─── MATERIAL SUPPLIED

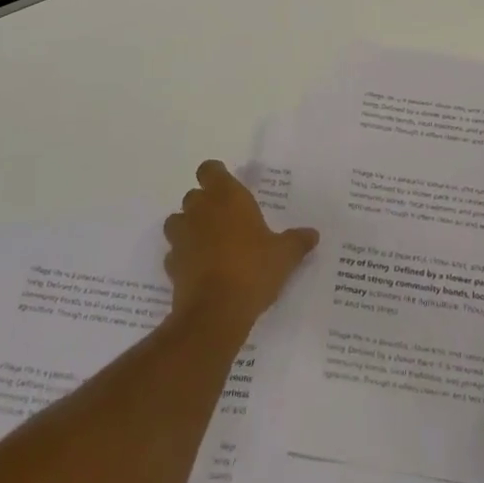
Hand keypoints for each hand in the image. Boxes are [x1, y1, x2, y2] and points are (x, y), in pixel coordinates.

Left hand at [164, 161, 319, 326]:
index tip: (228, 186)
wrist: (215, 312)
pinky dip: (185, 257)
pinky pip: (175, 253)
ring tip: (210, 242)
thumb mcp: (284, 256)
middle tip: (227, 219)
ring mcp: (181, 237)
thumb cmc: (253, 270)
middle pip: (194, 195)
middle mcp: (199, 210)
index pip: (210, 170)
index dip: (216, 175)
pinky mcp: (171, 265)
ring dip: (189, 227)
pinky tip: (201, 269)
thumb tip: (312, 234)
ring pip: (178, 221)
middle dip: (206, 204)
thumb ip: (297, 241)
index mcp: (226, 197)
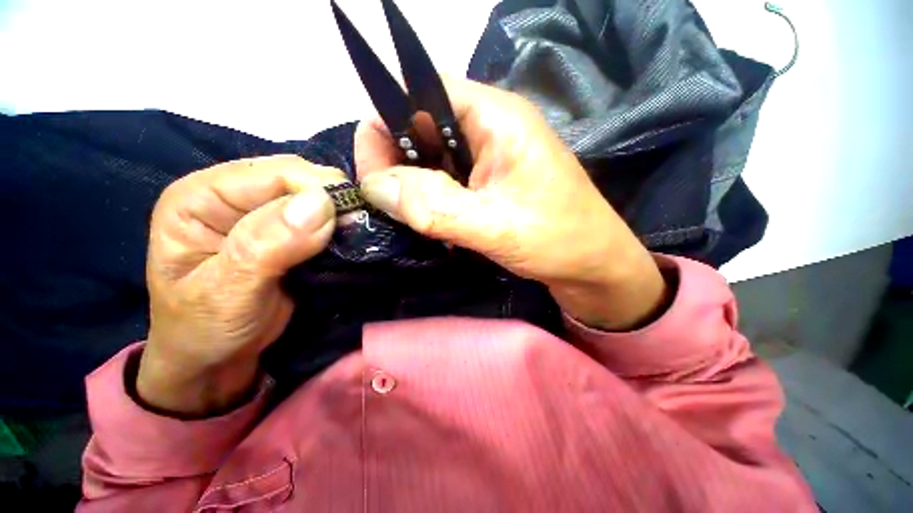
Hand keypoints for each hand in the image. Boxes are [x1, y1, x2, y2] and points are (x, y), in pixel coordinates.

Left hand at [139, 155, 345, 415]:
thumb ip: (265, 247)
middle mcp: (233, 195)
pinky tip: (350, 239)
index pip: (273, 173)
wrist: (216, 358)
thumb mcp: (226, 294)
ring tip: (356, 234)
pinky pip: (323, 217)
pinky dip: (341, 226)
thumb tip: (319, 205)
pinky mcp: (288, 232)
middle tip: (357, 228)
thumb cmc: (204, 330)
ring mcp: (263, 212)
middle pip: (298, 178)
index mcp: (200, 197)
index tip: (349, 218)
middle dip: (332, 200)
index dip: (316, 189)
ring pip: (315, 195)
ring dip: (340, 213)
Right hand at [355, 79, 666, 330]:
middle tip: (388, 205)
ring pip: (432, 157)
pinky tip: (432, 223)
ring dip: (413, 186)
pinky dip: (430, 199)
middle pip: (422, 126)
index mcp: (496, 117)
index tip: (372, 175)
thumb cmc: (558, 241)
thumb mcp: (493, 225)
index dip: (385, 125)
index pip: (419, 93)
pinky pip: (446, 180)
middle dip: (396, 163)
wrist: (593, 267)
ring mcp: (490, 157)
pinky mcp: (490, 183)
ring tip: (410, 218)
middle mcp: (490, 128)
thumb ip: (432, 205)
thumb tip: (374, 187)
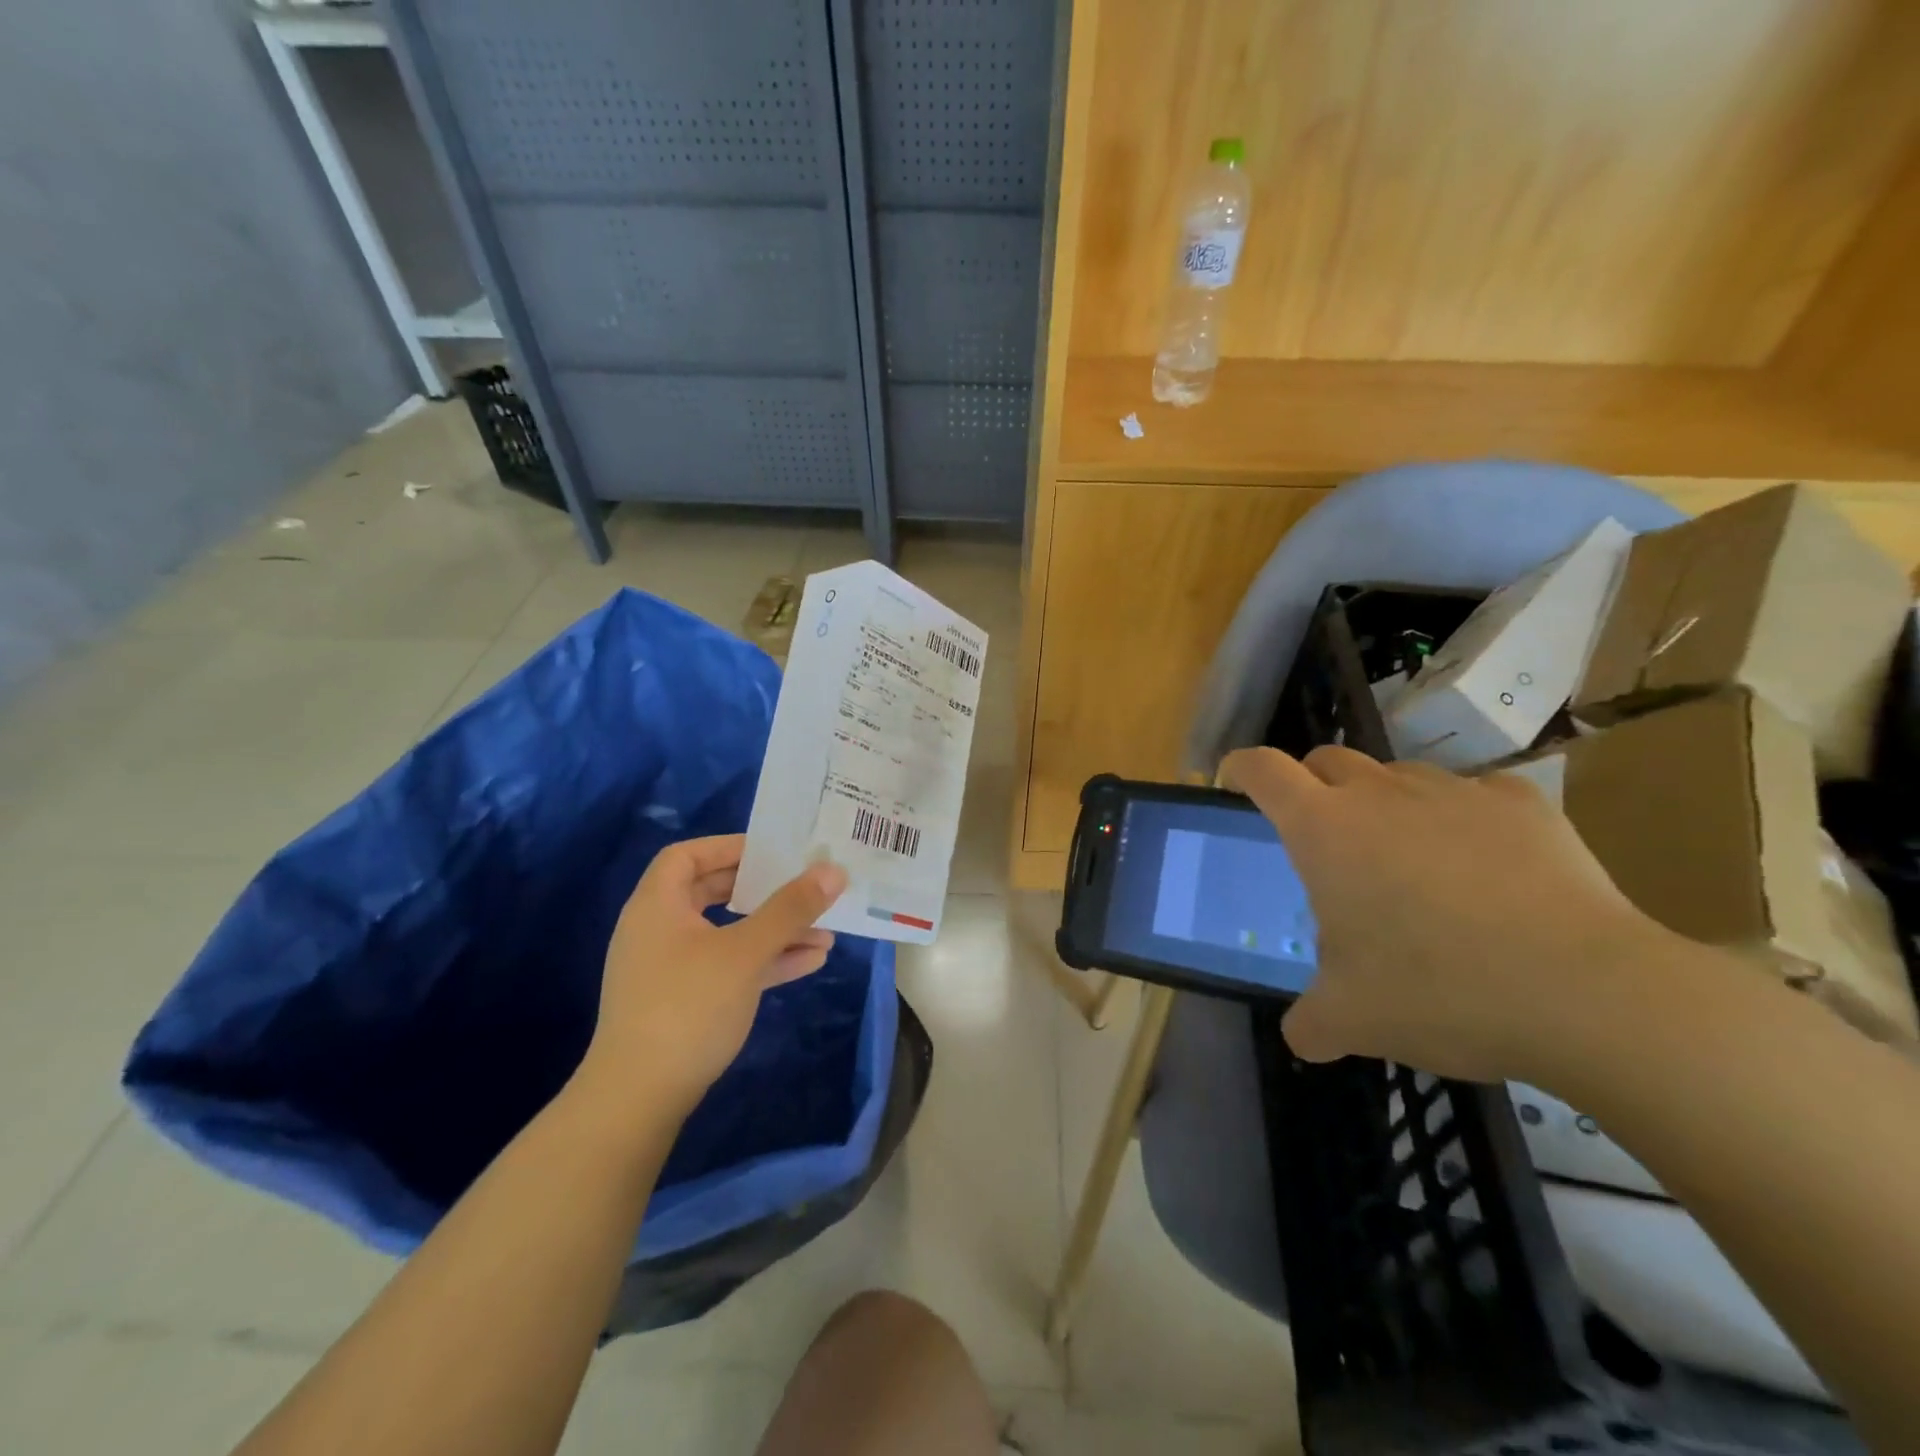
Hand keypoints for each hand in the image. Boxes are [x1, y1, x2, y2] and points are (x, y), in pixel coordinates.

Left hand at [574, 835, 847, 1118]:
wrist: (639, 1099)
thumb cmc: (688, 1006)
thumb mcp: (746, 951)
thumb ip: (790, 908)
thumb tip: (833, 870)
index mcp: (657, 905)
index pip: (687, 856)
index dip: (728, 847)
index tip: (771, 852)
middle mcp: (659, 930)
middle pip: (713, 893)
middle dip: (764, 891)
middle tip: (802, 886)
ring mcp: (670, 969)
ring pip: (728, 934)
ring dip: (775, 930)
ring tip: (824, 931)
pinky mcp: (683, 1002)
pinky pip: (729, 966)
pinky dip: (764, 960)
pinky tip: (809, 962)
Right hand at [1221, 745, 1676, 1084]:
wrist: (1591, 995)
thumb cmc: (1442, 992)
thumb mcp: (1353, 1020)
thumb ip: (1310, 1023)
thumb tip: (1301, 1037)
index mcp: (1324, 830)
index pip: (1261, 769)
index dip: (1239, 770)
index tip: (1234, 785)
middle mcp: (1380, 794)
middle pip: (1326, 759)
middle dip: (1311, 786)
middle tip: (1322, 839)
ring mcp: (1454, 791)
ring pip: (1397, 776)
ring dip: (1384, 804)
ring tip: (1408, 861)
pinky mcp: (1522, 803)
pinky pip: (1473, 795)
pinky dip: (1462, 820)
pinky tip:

──────

-- EXERCISE PROMPT --
Please copy the lines in the records above between the one holding "pinky tip: (809, 962)" and the one holding "index dip: (1239, 770)", inclusive, exactly and with no other line.

-- WRITTEN REPLY --
pinky tip: (809, 962)
Right hand at [1221, 745, 1676, 1084]:
wrist: (1591, 995)
thumb cmc: (1442, 992)
thumb mcp: (1353, 1020)
thumb ip: (1310, 1023)
thumb tip: (1301, 1037)
index mcp: (1324, 830)
index pip: (1261, 769)
index dip: (1239, 770)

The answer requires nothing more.